Instruction
Among the lines below, return each one that contains the word "tasa".

START Data provided

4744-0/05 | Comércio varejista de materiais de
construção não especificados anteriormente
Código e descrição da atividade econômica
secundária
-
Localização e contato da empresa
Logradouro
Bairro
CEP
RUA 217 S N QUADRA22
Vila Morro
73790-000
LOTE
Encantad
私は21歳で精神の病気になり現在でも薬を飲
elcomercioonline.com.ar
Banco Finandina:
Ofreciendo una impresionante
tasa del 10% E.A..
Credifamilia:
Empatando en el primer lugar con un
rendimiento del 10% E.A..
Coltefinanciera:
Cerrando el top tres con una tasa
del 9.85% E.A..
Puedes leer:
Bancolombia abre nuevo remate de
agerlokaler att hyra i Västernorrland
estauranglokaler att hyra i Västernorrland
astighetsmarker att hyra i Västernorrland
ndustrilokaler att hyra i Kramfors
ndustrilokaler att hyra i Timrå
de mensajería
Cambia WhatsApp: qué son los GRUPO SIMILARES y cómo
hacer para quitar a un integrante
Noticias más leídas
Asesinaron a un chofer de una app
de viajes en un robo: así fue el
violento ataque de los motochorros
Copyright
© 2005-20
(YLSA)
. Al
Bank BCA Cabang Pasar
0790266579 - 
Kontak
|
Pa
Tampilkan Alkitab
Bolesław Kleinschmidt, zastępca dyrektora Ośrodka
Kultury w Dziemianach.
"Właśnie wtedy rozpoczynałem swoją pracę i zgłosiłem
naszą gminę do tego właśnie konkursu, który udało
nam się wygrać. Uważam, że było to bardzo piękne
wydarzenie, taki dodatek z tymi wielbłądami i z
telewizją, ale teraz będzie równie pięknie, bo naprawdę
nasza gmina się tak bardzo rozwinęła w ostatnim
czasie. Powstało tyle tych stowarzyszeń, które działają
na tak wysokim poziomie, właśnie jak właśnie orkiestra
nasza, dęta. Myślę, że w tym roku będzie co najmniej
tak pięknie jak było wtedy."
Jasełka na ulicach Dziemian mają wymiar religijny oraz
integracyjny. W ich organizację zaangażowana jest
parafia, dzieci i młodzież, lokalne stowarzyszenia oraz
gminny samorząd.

END Data provided

Exercise solution
tasa del 10% E.A..
Cerrando el top tres con una tasa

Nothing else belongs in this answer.